Reports from journalists and the Government Accountability Office last month about problems with the data on Recovery.gov cast doubt on the site’s claim that more than 640,000 jobs had been created or saved by the Obama administration’s American Recovery and Reinvestment Act. Meanwhile Obama upped the ante, putting the figure at more than 1 million. On Nov. 12, for example, in announcing this month’s jobs summit, he said that the stimulus had “created and saved more than a million jobs.”
Now some good news for the White House: According to the Congressional Budget Office, the actual number may be more than twice what Recovery.gov says, and as much as 50 percent more than what Obama has been saying. The nonpartisan agency found that:
CBO, Nov. 30: [I]n the third quarter of calendar year 2009, an additional 600,000 to 1.6 million people were employed in the United States, and real (inflation-adjusted) gross domestic product was 1.2 percent to 3.2 percent higher, than would have been the case in the absence of ARRA.

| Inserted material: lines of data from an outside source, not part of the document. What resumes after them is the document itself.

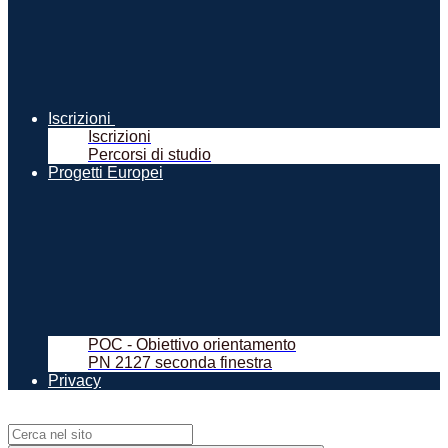
Iscrizioni
Iscrizioni
Percorsi di studio
Progetti Europei
POC - Obiettivo orientamento
PN 2127 seconda finestra
Privacy
Campo di ricerca per le pagine del sito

That’s a pretty broad spread, but CBO says the range includes the views of most economists and reflects the inherent uncertainty of such estimates. The agency, unlike Recovery.gov, didn’t depend just on reports filed by recipients of stimulus funds to make its calculations, because the reports don’t provide a complete picture of the law’s impact on jobs. For one thing, the reports measure only jobs created or saved by employers who receive stimulus money directly or their immediate subcontractors, but not lower-level contractors. In addition, the fact that grant recipients and their workers have money in their pockets means they’ll spend some of it on products and services, creating more jobs. And the reports, CBO notes, only cover some of ARRA’s spending; the effects of tax cuts, transfers to individuals (such as unemployment payments) and other elements of the stimulus package aren’t measured on Recovery.gov.

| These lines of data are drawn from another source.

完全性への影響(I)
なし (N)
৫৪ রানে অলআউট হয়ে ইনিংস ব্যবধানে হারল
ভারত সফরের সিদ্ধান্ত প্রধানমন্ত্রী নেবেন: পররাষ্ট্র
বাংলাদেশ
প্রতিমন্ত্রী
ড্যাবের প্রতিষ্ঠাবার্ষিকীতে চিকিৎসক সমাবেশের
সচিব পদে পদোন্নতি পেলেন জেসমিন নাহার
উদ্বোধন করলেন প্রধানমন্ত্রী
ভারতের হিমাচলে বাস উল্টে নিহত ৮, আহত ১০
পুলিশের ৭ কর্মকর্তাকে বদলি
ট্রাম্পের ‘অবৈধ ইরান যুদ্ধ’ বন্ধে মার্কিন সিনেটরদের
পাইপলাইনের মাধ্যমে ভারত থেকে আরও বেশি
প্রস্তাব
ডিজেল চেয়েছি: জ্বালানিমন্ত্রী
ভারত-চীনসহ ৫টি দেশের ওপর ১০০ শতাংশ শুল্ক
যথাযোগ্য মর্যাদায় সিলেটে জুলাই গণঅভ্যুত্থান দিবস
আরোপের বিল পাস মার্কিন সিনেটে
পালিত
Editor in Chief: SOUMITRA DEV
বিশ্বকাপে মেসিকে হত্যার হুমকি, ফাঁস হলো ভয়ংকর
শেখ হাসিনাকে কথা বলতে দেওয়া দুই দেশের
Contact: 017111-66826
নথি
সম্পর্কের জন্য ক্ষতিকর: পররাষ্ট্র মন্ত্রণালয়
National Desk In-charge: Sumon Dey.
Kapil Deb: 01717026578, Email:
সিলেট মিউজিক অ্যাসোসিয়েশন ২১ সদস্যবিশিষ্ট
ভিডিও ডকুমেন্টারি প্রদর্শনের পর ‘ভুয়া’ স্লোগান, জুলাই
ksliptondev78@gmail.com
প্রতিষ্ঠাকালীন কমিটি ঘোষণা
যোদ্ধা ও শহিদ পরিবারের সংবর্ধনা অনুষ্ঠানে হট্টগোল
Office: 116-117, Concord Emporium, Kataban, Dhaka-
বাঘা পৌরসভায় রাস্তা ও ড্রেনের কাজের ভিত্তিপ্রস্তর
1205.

Instead, CBO, taking the money spent so far and estimates of the stimulus act’s impact on spending and revenue, arrived at its figures using evidence of how earlier policies have affected the economy as well as various economic models. The agency’s numbers were remarkably consistent with its estimates from March 2009, when it projected that 600,000 to 1.5 million jobs would be created or saved and real GDP would be 1.1 percent to 3.0 percent higher than it would have been without the stimulus.
CBO also estimated that about $190 billion of ARRA’s authorized $787 billion had been spent by the end of September, about $100 billion of it in direct outlays and $90 billion in tax cuts. That leaves nearly $600 billion to go.